12. An industrial control computer, comprising:

A selecting unit for selecting a plurality of calibration points on the surface of the object to be measured;

A control unit for controlling the detection light to traverse the plurality of calibration points through the liquid lens on the premise that the distance between the converging focus of the processing laser coaxial with the detection light emergent light path through the liquid lens and the surface of the object to be detected is a first determined value,

The adjusting unit is used for adjusting the amplitude of the input electric signal of the liquid lens in the process of controlling the detected light to traverse the plurality of standard points;

The acquisition unit is used for acquiring a plurality of first light intensity values of reflected light reflected by the surface of the object to be detected and acquiring a plurality of first electric signal amplitude values of the liquid lens input current corresponding to the plurality of first light intensity values in the process of controlling the detected light to traverse the plurality of calibration points;

a determining unit for determining a second electrical signal amplitude value based on the plurality of first light intensity values and the plurality of first electrical signal amplitude values;

The adjusting unit is further configured to adjust a distance between the converging focus of the processing laser and the surface of the object to be measured, where the control unit, the adjusting unit, the obtaining unit, the filtering unit, and the determining unit repeatedly perform corresponding operations until a plurality of sets of data are obtained, where each set of data includes a distance between the converging focus of the processing laser and the surface of the object to be measured and a second electrical signal amplitude;

And the determining unit is also used for determining the calibration function relation between the distance between the converging focus of the processing laser and the surface of the object to be detected and the input electric signal amplitude of the liquid lens based on the plurality of groups of data.

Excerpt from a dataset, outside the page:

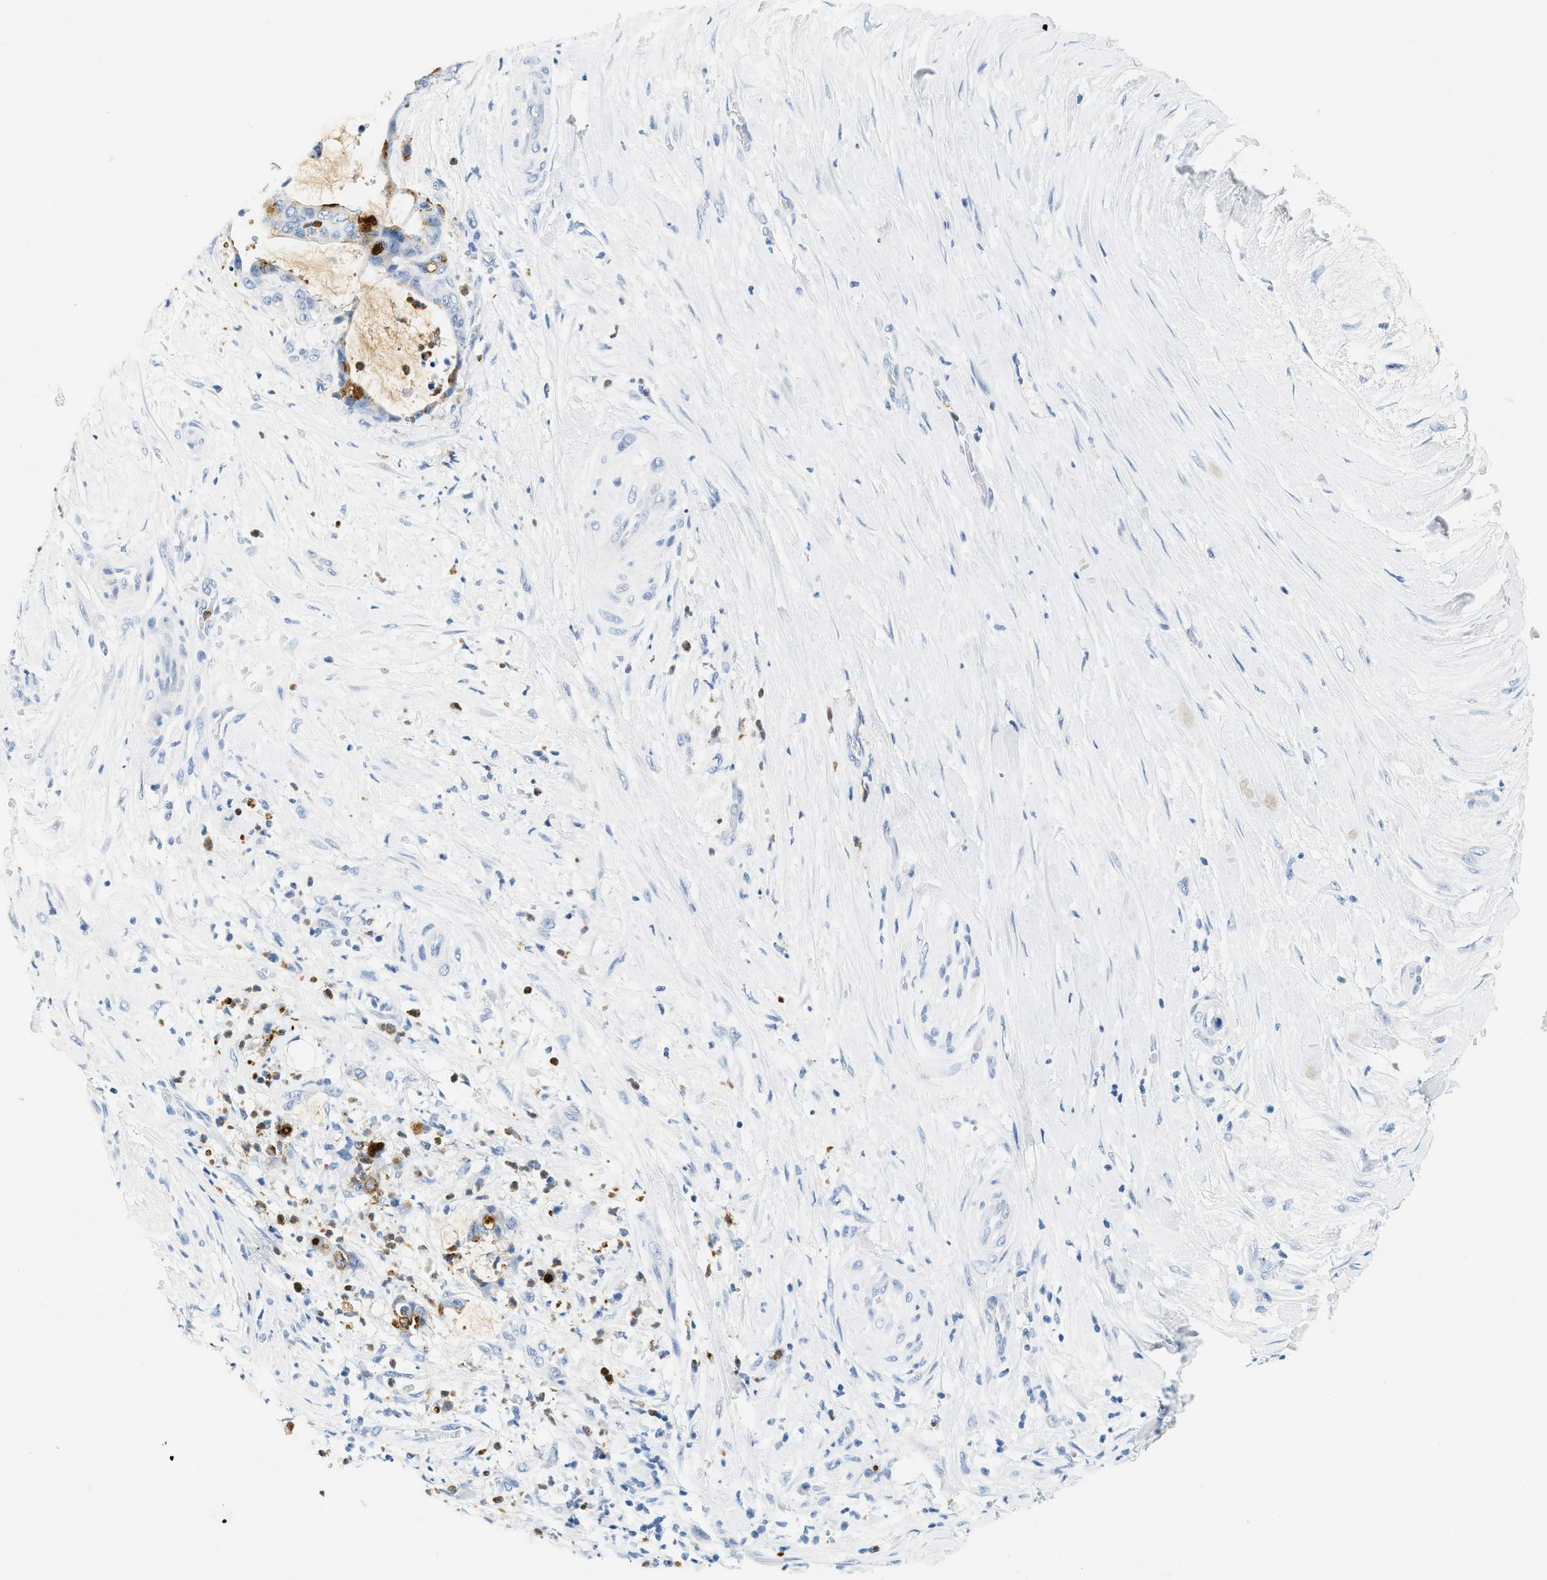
{"staining": {"intensity": "strong", "quantity": "<25%", "location": "cytoplasmic/membranous"}, "tissue": "liver cancer", "cell_type": "Tumor cells", "image_type": "cancer", "snomed": [{"axis": "morphology", "description": "Normal tissue, NOS"}, {"axis": "morphology", "description": "Cholangiocarcinoma"}, {"axis": "topography", "description": "Liver"}, {"axis": "topography", "description": "Peripheral nerve tissue"}], "caption": "A micrograph of liver cancer (cholangiocarcinoma) stained for a protein displays strong cytoplasmic/membranous brown staining in tumor cells.", "gene": "LCN2", "patient": {"sex": "female", "age": 73}}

13. An industrial personal computer, characterized by comprising a processor, said processor being connected to a memory for storing a computer program, said processor being adapted to execute the computer program stored in said memory, to cause said industrial personal computer to perform the method according to any one of claims 1-11.

14. An optical calibration system, comprising: laser head, measuring device and industrial control computer, characterized in that the industrial control computer is adapted to perform the method according to any of claims 1-11.

15. A computer readable storage medium, characterized in that the computer readable storage medium stores a computer program, which is executed by a processor to implement the method of any one of claims 1-11.